### Dataset excerpts

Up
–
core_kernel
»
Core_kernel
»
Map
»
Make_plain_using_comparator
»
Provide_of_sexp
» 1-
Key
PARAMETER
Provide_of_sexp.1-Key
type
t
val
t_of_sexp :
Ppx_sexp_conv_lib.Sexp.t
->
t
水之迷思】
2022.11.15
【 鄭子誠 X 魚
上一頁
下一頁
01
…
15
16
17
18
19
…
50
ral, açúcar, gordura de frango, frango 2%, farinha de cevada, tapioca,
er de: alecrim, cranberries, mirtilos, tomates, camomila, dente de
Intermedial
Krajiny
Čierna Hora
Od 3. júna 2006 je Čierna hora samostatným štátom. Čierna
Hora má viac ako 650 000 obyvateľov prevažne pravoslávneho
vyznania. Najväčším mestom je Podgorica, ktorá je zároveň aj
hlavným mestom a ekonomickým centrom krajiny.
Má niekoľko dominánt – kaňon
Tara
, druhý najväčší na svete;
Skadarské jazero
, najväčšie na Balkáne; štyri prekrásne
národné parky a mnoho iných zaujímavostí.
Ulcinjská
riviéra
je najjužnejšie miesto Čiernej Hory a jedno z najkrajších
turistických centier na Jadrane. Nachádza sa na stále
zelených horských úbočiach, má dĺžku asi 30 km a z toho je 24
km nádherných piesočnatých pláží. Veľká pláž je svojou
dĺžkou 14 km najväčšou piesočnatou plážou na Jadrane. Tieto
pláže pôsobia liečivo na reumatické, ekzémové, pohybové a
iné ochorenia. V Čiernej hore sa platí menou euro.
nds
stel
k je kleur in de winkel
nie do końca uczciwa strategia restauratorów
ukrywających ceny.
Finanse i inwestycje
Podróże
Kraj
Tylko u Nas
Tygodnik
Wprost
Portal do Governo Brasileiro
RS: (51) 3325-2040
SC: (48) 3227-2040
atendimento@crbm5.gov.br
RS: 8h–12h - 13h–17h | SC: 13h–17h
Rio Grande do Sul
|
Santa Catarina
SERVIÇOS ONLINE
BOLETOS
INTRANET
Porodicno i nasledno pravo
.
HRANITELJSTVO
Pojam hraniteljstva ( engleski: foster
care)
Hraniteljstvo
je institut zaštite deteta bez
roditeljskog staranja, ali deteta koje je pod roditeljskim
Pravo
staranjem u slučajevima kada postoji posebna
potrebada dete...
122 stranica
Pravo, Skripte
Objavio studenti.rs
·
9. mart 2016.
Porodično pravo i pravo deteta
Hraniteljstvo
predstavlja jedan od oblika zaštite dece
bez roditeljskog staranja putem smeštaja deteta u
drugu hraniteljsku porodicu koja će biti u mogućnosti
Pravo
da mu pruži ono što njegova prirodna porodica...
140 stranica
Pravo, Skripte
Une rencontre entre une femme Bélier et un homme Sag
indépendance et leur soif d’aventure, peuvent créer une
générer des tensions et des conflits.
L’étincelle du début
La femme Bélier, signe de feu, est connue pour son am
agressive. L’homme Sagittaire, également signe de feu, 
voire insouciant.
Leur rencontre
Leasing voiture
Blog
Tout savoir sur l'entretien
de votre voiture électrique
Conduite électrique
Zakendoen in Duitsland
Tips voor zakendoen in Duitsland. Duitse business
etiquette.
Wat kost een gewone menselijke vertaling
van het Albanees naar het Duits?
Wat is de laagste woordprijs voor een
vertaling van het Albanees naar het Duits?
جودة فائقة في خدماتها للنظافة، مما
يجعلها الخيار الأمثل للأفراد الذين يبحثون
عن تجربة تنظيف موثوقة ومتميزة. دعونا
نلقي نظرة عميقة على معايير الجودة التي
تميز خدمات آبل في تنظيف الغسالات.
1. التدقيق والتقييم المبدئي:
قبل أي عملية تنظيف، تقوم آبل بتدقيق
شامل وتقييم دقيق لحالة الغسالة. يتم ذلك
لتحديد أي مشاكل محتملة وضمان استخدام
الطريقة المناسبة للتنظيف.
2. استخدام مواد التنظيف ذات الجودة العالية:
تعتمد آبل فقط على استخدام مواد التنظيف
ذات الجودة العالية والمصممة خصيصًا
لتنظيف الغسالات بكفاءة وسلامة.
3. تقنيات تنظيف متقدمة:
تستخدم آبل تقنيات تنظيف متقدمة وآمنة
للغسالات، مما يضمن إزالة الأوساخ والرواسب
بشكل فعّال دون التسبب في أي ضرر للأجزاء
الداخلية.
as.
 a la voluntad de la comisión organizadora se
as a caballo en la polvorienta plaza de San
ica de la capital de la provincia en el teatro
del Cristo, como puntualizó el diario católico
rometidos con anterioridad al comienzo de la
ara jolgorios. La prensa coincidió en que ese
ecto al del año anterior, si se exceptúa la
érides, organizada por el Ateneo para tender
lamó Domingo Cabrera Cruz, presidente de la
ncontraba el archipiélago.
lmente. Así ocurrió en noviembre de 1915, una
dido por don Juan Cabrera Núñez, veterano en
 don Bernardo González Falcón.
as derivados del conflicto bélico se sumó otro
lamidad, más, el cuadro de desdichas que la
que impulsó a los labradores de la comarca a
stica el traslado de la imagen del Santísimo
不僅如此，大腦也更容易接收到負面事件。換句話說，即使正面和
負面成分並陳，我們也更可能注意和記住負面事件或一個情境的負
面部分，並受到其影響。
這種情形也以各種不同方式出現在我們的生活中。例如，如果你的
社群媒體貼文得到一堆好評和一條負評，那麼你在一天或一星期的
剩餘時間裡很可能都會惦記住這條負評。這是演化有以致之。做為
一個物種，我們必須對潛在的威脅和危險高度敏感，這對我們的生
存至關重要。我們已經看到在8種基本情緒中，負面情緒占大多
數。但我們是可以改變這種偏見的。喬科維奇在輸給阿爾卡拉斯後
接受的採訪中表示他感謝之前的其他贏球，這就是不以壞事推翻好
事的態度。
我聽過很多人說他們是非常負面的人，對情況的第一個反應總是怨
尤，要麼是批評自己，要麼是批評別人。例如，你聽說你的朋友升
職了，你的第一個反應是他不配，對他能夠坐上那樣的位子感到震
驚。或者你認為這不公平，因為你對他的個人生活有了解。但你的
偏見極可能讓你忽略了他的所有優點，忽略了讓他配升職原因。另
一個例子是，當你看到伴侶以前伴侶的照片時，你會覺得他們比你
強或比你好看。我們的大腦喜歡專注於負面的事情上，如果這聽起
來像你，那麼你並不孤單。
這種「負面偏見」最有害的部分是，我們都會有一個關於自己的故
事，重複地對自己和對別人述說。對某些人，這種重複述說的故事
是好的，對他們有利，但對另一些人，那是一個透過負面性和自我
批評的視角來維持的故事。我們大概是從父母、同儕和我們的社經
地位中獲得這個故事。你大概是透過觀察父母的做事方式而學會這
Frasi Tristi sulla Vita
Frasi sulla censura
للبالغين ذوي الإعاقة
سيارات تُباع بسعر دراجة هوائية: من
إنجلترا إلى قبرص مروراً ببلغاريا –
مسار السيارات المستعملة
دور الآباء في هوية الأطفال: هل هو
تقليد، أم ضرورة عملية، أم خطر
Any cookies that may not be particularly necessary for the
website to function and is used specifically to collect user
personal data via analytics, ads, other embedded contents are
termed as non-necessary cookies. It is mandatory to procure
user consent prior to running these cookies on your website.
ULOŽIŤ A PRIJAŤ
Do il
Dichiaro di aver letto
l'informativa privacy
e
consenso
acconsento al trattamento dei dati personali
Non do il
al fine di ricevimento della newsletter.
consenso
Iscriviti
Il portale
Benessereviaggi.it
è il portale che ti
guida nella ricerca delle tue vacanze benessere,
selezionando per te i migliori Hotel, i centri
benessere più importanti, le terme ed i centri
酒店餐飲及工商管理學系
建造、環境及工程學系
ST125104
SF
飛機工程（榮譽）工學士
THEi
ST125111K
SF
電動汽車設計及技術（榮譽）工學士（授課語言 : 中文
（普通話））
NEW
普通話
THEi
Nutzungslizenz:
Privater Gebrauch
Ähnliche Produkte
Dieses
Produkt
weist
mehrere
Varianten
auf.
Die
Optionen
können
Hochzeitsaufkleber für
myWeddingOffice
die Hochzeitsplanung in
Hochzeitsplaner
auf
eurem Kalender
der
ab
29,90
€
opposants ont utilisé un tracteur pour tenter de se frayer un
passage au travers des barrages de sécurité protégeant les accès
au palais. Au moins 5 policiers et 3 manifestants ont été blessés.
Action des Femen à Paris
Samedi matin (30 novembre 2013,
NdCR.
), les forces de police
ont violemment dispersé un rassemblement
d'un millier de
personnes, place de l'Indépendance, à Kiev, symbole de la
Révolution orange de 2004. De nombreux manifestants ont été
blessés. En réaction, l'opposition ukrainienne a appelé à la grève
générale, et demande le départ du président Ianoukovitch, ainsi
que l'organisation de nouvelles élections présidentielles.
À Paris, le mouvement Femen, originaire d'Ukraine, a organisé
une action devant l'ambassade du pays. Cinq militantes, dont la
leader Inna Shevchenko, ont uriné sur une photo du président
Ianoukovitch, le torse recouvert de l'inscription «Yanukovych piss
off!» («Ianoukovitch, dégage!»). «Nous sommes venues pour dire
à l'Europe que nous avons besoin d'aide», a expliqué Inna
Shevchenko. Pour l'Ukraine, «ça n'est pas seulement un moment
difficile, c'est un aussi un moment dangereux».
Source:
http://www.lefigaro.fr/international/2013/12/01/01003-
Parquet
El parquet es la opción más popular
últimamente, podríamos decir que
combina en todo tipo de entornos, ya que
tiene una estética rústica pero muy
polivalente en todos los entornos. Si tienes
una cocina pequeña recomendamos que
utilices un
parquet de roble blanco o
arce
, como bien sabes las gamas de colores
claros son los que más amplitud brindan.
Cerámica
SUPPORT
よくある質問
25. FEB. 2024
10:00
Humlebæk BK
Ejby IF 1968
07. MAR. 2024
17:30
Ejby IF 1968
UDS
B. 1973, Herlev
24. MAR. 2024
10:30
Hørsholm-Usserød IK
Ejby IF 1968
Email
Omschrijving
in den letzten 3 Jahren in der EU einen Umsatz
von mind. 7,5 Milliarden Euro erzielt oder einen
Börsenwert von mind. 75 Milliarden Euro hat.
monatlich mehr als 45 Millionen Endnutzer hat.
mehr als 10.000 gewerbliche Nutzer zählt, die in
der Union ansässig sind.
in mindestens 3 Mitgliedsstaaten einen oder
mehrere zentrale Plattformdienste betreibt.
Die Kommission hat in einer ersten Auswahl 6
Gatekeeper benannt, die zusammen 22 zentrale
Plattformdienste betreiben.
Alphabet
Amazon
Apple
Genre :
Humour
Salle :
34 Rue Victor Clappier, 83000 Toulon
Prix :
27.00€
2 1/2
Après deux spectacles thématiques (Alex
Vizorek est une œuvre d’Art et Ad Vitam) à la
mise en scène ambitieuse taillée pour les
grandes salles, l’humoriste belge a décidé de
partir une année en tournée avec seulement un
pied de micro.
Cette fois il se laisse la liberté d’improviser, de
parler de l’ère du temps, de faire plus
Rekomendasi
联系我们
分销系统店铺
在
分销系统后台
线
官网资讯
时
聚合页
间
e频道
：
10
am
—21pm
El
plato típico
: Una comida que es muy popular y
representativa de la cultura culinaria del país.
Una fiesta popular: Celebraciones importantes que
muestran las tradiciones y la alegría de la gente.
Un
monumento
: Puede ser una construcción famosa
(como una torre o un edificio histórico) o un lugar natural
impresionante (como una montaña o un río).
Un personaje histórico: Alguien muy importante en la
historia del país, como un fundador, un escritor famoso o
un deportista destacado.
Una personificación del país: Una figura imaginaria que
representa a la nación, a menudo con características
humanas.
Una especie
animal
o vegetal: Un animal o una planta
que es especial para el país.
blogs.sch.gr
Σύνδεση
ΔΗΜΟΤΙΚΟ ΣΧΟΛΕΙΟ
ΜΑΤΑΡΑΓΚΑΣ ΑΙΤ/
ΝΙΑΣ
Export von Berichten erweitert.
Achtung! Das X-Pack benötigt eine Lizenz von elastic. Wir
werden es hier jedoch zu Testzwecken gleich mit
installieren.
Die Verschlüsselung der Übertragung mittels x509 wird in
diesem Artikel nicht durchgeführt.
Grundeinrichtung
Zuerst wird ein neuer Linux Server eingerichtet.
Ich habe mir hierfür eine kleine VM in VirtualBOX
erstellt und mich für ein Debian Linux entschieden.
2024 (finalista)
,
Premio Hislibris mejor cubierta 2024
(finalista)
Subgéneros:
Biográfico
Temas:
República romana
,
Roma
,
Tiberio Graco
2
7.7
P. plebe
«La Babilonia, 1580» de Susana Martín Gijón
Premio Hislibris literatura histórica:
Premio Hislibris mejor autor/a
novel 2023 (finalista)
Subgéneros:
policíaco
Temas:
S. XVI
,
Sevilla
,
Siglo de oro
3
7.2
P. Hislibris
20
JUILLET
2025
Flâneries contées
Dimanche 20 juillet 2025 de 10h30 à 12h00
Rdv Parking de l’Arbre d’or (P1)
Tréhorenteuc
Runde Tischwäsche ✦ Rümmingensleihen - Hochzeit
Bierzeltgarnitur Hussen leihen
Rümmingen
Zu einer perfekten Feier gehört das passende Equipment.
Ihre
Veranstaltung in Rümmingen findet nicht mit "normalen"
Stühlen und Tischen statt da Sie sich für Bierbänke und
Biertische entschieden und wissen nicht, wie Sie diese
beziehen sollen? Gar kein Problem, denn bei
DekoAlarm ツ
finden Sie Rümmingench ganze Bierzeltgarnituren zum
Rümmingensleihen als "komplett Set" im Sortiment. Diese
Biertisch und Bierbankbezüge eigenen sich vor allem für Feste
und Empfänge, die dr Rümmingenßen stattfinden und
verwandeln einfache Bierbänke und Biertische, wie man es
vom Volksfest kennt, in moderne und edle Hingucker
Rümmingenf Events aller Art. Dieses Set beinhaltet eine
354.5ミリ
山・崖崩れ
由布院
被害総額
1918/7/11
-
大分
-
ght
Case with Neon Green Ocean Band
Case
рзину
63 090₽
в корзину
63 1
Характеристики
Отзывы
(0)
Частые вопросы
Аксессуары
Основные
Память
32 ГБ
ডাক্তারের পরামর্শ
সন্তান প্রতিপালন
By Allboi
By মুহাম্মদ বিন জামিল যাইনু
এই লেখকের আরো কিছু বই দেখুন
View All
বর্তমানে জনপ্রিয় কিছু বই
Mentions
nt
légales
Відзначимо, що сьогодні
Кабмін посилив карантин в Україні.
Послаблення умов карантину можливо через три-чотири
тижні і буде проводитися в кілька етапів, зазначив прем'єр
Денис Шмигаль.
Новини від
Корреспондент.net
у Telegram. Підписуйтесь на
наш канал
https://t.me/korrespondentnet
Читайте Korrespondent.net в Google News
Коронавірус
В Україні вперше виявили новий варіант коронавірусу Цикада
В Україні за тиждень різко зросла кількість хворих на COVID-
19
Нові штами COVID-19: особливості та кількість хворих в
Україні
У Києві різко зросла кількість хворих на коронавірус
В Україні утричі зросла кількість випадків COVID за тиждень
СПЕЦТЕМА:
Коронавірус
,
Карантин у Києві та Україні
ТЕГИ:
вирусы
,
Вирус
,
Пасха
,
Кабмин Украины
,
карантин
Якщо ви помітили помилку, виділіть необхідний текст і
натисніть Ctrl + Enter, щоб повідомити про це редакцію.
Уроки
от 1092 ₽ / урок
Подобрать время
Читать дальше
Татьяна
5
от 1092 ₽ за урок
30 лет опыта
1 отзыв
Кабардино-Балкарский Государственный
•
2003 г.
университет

### TASK TO CARRY OUT
For each line in the records that contains the word "استخدام", make a copy.

### TASK SOLUTION
لتحديد أي مشاكل محتملة وضمان استخدام
2. استخدام مواد التنظيف ذات الجودة العالية:
تعتمد آبل فقط على استخدام مواد التنظيف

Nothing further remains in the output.